§ STORED DATA:
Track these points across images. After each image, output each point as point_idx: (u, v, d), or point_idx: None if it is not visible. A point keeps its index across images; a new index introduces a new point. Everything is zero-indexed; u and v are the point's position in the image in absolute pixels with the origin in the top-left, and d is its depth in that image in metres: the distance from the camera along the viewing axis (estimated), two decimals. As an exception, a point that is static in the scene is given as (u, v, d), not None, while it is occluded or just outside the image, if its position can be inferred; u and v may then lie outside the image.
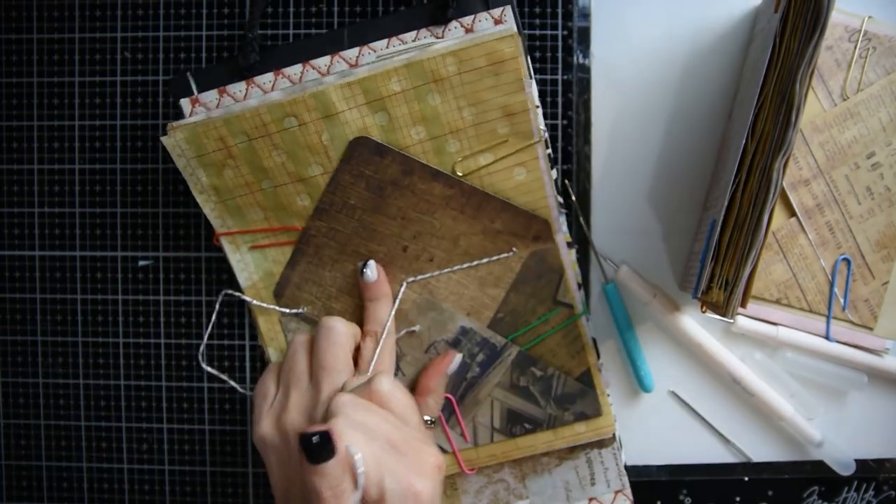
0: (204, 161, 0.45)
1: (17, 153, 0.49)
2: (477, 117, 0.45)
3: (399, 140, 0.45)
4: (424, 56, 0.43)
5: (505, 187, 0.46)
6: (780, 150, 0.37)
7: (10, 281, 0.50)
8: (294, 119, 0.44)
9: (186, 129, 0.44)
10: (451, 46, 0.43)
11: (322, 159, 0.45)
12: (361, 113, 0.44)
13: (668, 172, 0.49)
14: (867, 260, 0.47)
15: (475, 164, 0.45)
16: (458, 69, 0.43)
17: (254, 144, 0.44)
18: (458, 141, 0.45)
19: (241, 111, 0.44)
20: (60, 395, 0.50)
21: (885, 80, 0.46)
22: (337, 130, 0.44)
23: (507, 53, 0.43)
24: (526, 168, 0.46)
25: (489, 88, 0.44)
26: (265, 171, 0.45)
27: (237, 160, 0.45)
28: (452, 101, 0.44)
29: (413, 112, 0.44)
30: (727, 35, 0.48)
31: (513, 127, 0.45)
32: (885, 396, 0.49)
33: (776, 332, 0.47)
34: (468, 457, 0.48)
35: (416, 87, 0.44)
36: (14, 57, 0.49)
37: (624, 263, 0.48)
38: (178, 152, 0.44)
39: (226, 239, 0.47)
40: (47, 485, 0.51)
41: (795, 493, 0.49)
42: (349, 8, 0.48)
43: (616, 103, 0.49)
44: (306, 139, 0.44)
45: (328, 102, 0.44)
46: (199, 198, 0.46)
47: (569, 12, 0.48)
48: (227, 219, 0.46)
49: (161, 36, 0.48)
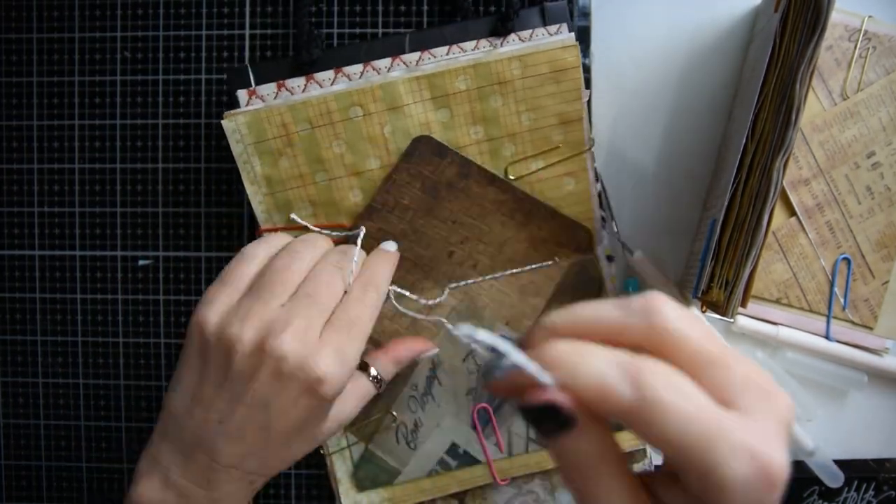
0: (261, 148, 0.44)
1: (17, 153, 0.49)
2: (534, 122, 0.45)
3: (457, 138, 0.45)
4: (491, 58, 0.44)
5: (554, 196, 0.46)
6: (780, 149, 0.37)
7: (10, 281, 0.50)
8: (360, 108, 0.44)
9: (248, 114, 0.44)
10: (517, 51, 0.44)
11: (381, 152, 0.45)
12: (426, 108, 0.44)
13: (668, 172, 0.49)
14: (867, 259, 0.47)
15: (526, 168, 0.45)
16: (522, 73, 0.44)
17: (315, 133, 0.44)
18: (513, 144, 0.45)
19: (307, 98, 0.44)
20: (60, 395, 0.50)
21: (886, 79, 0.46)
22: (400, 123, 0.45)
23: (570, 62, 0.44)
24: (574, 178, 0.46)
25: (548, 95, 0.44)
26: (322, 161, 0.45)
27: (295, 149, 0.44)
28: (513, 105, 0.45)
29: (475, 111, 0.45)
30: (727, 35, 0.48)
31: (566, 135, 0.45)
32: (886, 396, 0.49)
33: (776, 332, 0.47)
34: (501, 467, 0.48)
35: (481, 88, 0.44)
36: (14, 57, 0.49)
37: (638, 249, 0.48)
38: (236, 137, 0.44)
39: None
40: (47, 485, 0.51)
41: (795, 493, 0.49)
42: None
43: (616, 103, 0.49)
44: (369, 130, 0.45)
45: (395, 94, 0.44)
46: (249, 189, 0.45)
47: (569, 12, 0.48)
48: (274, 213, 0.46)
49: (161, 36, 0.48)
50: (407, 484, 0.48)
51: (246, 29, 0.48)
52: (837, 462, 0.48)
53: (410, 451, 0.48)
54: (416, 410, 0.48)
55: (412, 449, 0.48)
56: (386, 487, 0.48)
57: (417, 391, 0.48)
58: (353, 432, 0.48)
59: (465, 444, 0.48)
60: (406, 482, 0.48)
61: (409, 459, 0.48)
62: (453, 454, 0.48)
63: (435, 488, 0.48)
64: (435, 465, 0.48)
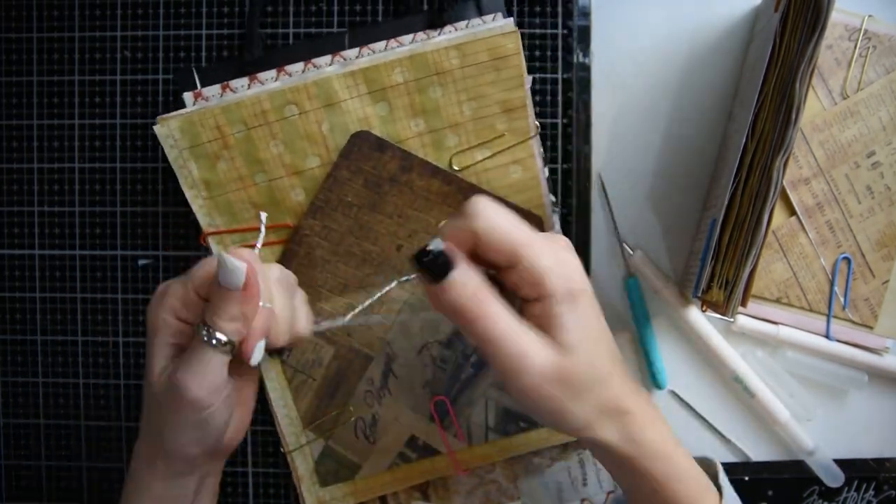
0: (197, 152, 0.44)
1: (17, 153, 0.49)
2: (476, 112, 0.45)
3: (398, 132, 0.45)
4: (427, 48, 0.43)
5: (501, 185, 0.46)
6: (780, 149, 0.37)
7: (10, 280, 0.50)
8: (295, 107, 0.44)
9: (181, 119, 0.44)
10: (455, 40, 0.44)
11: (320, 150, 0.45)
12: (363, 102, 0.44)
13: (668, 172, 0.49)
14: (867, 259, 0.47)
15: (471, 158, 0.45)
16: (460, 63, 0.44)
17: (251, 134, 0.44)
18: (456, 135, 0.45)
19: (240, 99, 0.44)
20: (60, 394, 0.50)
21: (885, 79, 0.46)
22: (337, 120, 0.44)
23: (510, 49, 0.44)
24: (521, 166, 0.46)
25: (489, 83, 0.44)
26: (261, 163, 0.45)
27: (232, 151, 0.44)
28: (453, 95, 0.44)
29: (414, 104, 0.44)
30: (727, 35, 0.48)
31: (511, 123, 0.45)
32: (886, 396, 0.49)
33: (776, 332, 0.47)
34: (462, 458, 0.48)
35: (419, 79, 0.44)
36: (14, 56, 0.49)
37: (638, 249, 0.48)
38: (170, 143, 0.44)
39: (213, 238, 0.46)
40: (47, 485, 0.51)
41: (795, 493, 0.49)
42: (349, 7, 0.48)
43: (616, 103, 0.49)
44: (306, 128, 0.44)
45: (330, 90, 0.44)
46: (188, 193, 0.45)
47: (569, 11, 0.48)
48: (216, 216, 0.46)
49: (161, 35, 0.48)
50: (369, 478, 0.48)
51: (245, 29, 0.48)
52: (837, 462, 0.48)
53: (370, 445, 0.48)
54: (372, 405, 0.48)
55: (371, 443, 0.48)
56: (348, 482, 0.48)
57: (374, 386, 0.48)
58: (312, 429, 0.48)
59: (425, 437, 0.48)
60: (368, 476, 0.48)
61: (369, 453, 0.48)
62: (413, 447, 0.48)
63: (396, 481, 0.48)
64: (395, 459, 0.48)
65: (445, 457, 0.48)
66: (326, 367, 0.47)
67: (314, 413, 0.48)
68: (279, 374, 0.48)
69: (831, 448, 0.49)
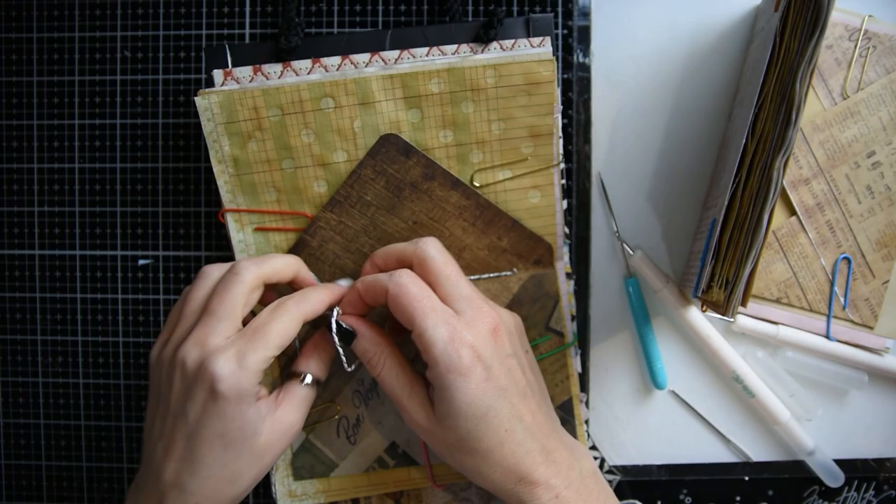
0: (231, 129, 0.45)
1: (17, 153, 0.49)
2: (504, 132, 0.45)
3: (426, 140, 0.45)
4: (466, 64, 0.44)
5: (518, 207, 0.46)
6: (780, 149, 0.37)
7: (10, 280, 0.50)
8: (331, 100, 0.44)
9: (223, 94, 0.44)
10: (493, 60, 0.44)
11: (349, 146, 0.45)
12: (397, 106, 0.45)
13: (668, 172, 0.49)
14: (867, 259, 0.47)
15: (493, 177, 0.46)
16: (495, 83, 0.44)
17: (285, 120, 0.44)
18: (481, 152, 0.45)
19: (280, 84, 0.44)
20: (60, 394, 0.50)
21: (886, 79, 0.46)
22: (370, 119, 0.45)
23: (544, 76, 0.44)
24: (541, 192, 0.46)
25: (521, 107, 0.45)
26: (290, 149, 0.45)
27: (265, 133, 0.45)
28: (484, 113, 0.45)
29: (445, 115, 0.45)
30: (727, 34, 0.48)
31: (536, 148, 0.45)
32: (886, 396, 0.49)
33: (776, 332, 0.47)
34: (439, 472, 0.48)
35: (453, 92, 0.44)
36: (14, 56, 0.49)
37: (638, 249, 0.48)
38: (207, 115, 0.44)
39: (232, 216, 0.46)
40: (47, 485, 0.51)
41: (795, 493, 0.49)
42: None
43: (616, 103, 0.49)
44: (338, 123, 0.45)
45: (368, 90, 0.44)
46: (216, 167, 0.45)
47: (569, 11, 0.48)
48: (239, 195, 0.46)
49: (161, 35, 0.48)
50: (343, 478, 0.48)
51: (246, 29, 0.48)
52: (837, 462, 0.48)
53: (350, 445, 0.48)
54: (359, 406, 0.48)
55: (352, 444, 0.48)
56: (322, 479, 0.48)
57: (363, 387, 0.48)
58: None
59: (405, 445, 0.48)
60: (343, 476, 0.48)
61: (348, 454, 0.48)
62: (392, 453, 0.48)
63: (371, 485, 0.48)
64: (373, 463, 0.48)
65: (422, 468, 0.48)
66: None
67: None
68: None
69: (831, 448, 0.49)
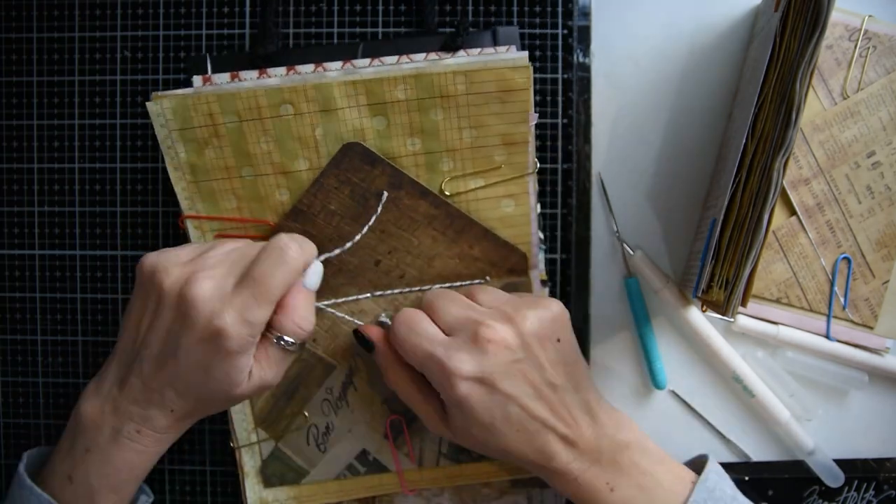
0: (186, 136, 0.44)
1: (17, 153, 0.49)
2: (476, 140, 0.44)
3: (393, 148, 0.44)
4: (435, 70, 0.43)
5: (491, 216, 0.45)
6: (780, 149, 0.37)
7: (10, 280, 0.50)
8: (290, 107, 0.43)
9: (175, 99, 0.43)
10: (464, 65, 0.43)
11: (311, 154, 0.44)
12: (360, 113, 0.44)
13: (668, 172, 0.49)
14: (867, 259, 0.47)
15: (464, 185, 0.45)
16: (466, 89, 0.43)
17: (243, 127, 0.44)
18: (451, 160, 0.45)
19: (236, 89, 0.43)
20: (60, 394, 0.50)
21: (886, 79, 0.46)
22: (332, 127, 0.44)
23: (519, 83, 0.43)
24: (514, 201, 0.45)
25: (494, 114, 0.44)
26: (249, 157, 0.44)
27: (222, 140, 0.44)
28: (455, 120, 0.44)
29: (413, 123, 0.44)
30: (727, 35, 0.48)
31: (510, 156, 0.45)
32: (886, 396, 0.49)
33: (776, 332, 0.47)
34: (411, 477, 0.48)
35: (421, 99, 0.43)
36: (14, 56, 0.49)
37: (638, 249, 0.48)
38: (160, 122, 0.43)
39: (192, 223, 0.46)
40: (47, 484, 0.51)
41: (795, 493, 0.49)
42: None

§ EXERCISE REQUIREMENTS: From the first line of the material down to the line containing "38: (178, 152, 0.44)", inclusive, return each line exactly, skipping any picture.

§ EXERCISE OUTPUT:
Track these points across images. After each image, output each point as point_idx: (u, v, d), or point_idx: None if it is not visible. A point keeps its index across images; a new index introduces a new point. Everything is zero-indexed; u and v are the point's position in the image in absolute pixels with the origin in the top-left, and d is its depth in that image in metres: the distance from the camera along the viewing axis (estimated), two decimals. As an exception, a point that is static in the scene is given as (u, v, d), not None, while it is occluded or just outside the image, if its position can be inferred; u and v may then lie outside the image.
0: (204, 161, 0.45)
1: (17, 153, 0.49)
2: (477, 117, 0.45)
3: (399, 140, 0.45)
4: (424, 56, 0.43)
5: (505, 187, 0.46)
6: (780, 150, 0.37)
7: (10, 281, 0.50)
8: (294, 119, 0.44)
9: (186, 129, 0.44)
10: (451, 46, 0.43)
11: (322, 159, 0.45)
12: (361, 113, 0.44)
13: (668, 172, 0.49)
14: (867, 260, 0.47)
15: (475, 164, 0.45)
16: (458, 69, 0.43)
17: (254, 144, 0.44)
18: (458, 141, 0.45)
19: (241, 111, 0.44)
20: (60, 395, 0.50)
21: (885, 80, 0.46)
22: (337, 130, 0.44)
23: (507, 53, 0.43)
24: (526, 168, 0.46)
25: (489, 88, 0.44)
26: (265, 171, 0.45)
27: (237, 160, 0.45)
28: (452, 101, 0.44)
29: (413, 112, 0.44)
30: (727, 35, 0.48)
31: (513, 127, 0.45)
32: (885, 396, 0.49)
33: (776, 332, 0.47)
34: (468, 457, 0.48)
35: (416, 87, 0.44)
36: (14, 57, 0.49)
37: (624, 263, 0.48)
38: (178, 152, 0.44)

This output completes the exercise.